Sonneck Society for American Music
Bulletin, Volume XXIII, no. 3 (Fall 1997)
Letter from Canada
In his Summer "Letter from Britain," David Nicholls wrote about the impressive record of the BBC in commissioning new music.
He mentioned the "stark contrast between the situation on your side of the pond and mine," but he might have qualified
that further with "and your part of the the continent." We in Canada cannot compete with the
extensive commissioning activity of the BBC, but we nevertheless accomplish a good deal in a much smaller
situation.
The Canadian Broadcasting Corporation was created by an Act of Parliament in 1936. It has never had an
exclusive monopoly on broadcasting but has rather been the national broadcast service supported by
public funds. The television networks carry advertising, but the radio is commercially unsponsored. There are
two services, in English and French, and each maintains its own national radio and television
networks.
Commissioning of new works in the early years of the CBC was slow to develop and was very sporadic.
The first commission seems to have gone, surprisingly enough, in 1939 to a youthful Benjamin Britten
(he spent a short time in Canada after heleft Britain and before going to the United States) for
Young Apollo). The war years inspired a few more works, among them John Weinzweig's
Our Canada for chamber orchestra, and Healy Willan's patriotic opera Transit Through Fire.

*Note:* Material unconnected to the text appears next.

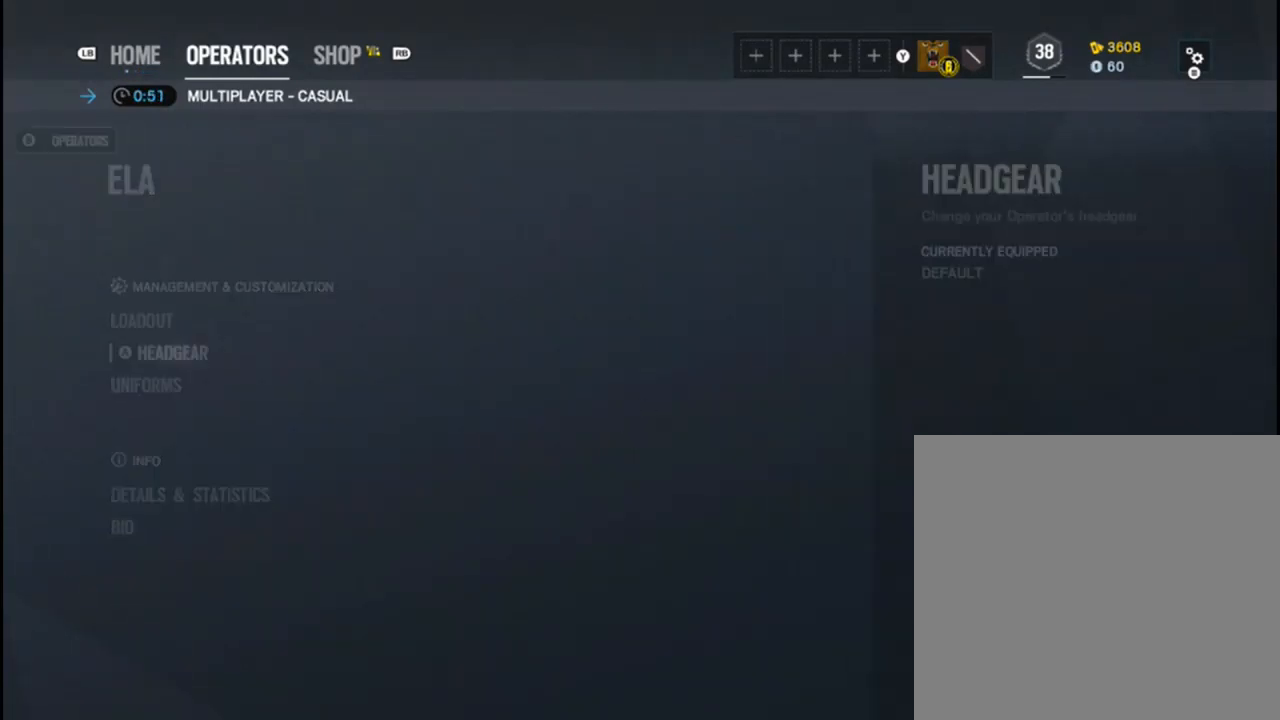
{"buttons": [], "left_stick": "center", "right_stick": "center", "events": []}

Willan also wrote Brébeuf for narrators, chorus and orchestra which, while not
patriotic, dealt with a well-known figure of the 17th century. Barbara Pentland and Godfrey Ridout
also composed CBC works in the 1940s.
Not to be overlooked, although they were not commissions in the usual sense, were countless scores
composed in the 1940s and 1950s for the CBC radio dramas. It was aperiod when the best theatre in Canada
was on the airwaves, and virtually every important composer in the country contributed scores as incidental music
for these live drama productions. These "commissions" provided young composers not only with a modest
income but, even more importantly, the opportunity to learn their craft on the job as they
prepared, and sometimes conducted, their works with a studio orchestra. Parenthetically,l I should
note that the National Film Board provided a similar opportunity, but that is another story.

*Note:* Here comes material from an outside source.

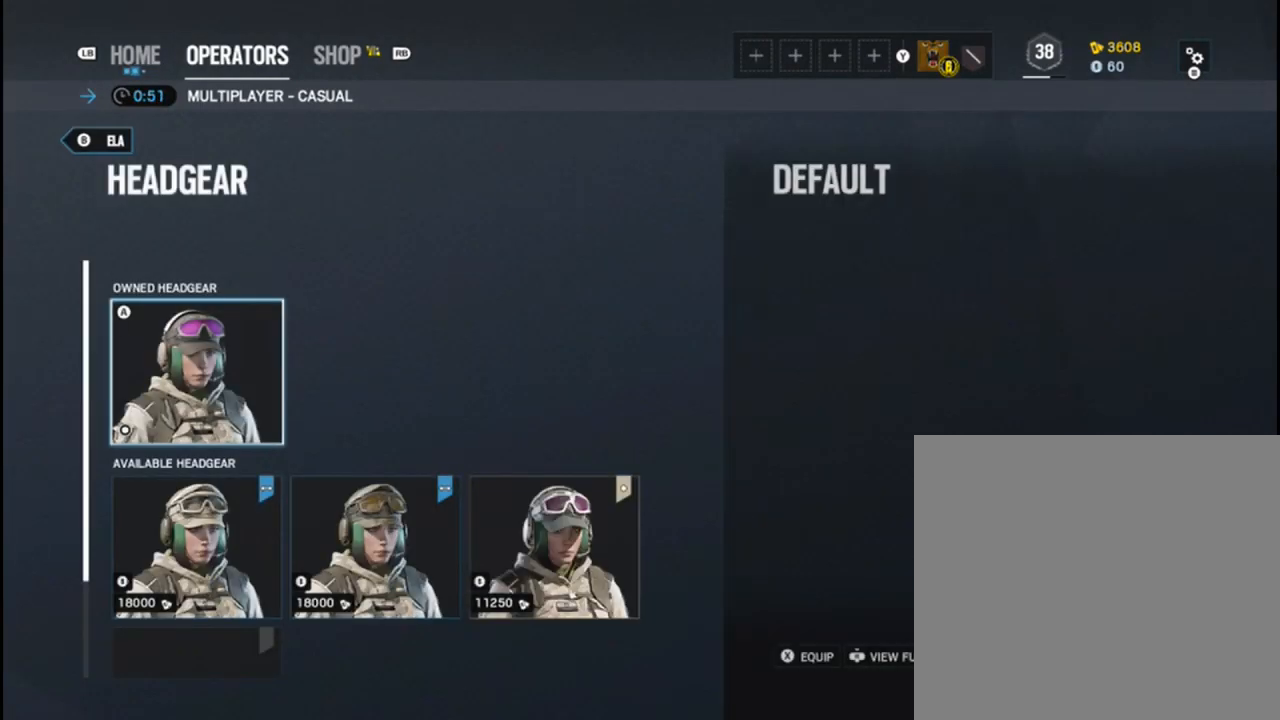
{"buttons": [], "left_stick": "down", "right_stick": "center", "events": [[367, "left_stick", "down"]]}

The recovery after the war transformed Canada, both socially and economically, and it is within the
expanding frame of cultural activity that CBC commissions took a forward leap and established the pattern that
remains to the present. Commissions have almost always been what we call "serious" music, but the
1950s also included a "light music" feature. There was a very successfull talent program called
"Opportunity Knocks." It knocked not only for performers but also for composers, who were commissioned
to write short, light pieces to be played on the weekly broadcasts. From 1950 to 1957 they reached
105 pieces in number.
In the first sixty years of the CBC, close to eight hundred pieces were commissioned, ranging from
operas and large-scale orchestral pieces to solo works and unaccompanied choral pieces. There have been a
few electroacoustic pieces that especially suit the broadcast medium, but most of the compositions are
concert works and usually have their premieres before audiences in halls, not in the isolation of
studios. It goes without saying that all the performances are broadcast. Since 1950 there is
probably no composer of note who has not had commissions from the CBC. Virtually all the commissions
go to Canadians, but in addition to Britten there have been a few foreign commissions from Peter
Racine Fricker, Gunther Schuller and John Cage.
The idea for acommission usually originates with a producer, who develops it with a performer and
then advances the proposal within the music department. This has the salutary effect of spreading
the performances through a variety of programs. There is one central program, Two New Hours, which
with its executive producer David Jaeger and host Larry Lake serves as a focus for much new work, although
it's weekly broadcasts are not limited to CBC commissions nor to works by Canadians.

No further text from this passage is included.